## Required action
Your answer should consist of each line below that contains the string "Support".

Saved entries
------

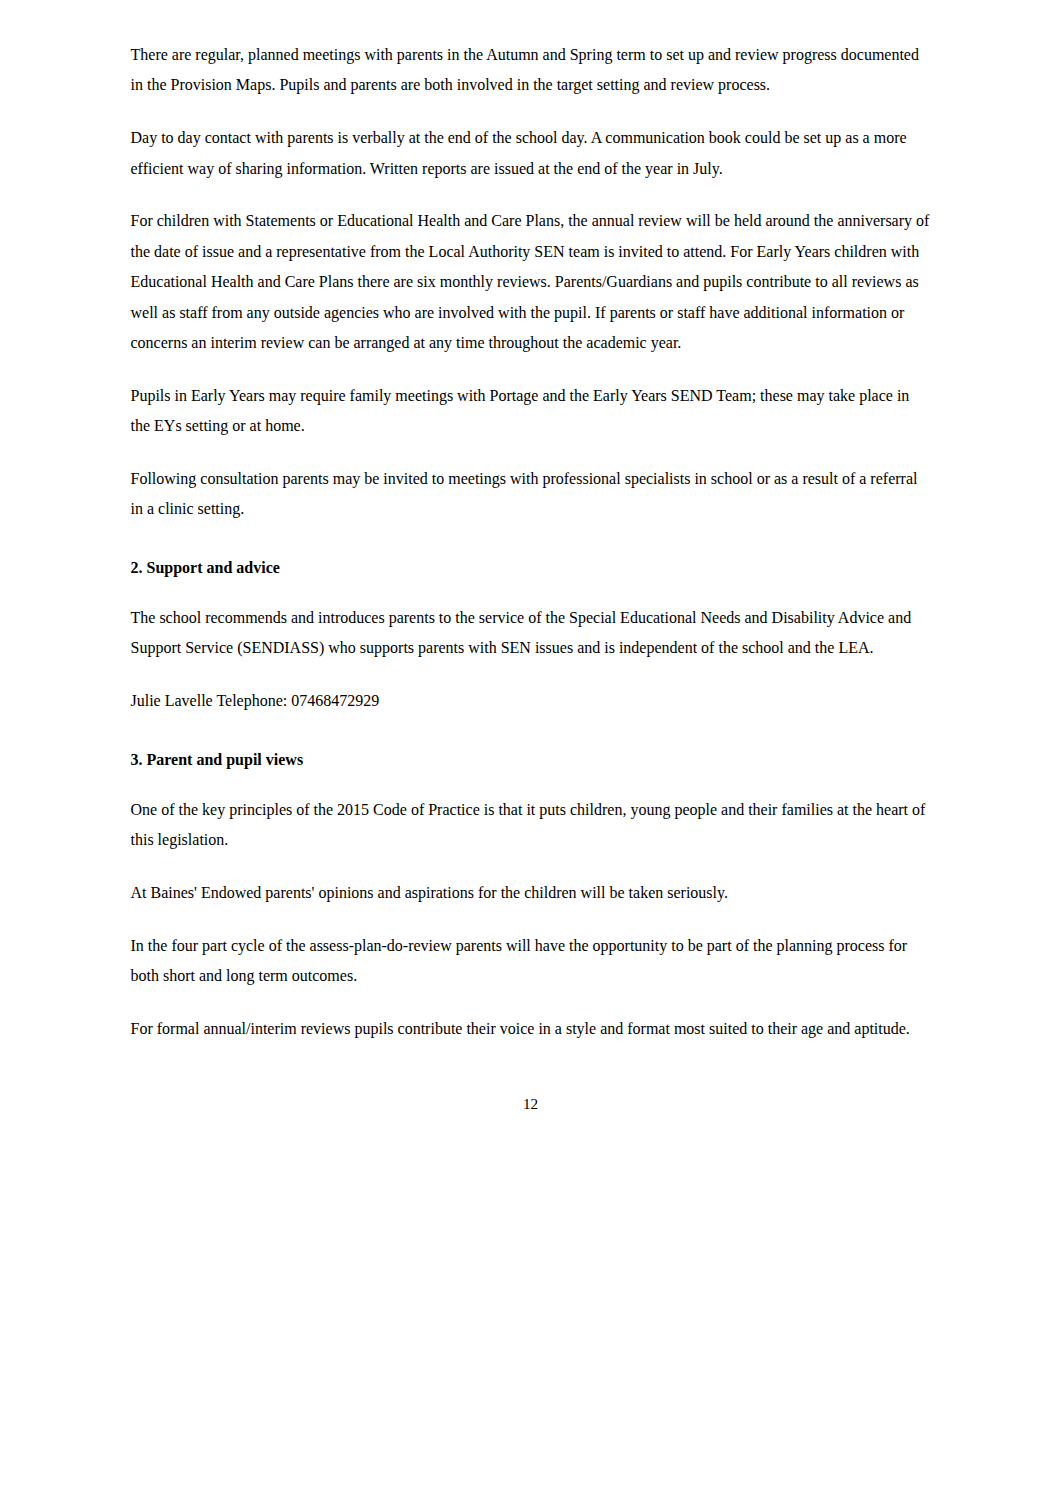There are regular, planned meetings with parents in the Autumn and Spring term to set up and review progress documented in the Provision Maps. Pupils and parents are both involved in the target setting and review process.
Day to day contact with parents is verbally at the end of the school day. A communication book could be set up as a more efficient way of sharing information. Written reports are issued at the end of the year in July.
For children with Statements or Educational Health and Care Plans, the annual review will be held around the anniversary of the date of issue and a representative from the Local Authority SEN team is invited to attend. For Early Years children with Educational Health and Care Plans there are six monthly reviews. Parents/Guardians and pupils contribute to all reviews as well as staff from any outside agencies who are involved with the pupil. If parents or staff have additional information or concerns an interim review can be arranged at any time throughout the academic year.
Pupils in Early Years may require family meetings with Portage and the Early Years SEND Team; these may take place in the EYs setting or at home.
Following consultation parents may be invited to meetings with professional specialists in school or as a result of a referral in a clinic setting.
2. Support and advice
The school recommends and introduces parents to the service of the Special Educational Needs and Disability Advice and Support Service (SENDIASS) who supports parents with SEN issues and is independent of the school and the LEA.
Julie Lavelle Telephone: 07468472929
3. Parent and pupil views
One of the key principles of the 2015 Code of Practice is that it puts children, young people and their families at the heart of this legislation.
At Baines' Endowed parents' opinions and aspirations for the children will be taken seriously.
In the four part cycle of the assess-plan-do-review parents will have the opportunity to be part of the planning process for both short and long term outcomes.
For formal annual/interim reviews pupils contribute their voice in a style and format most suited to their age and aptitude.
12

------

## Result of this task
2. Support and advice
The school recommends and introduces parents to the service of the Special Educational Needs and Disability Advice and Support Service (SENDIASS) who supports parents with SEN issues and is independent of the school and the LEA.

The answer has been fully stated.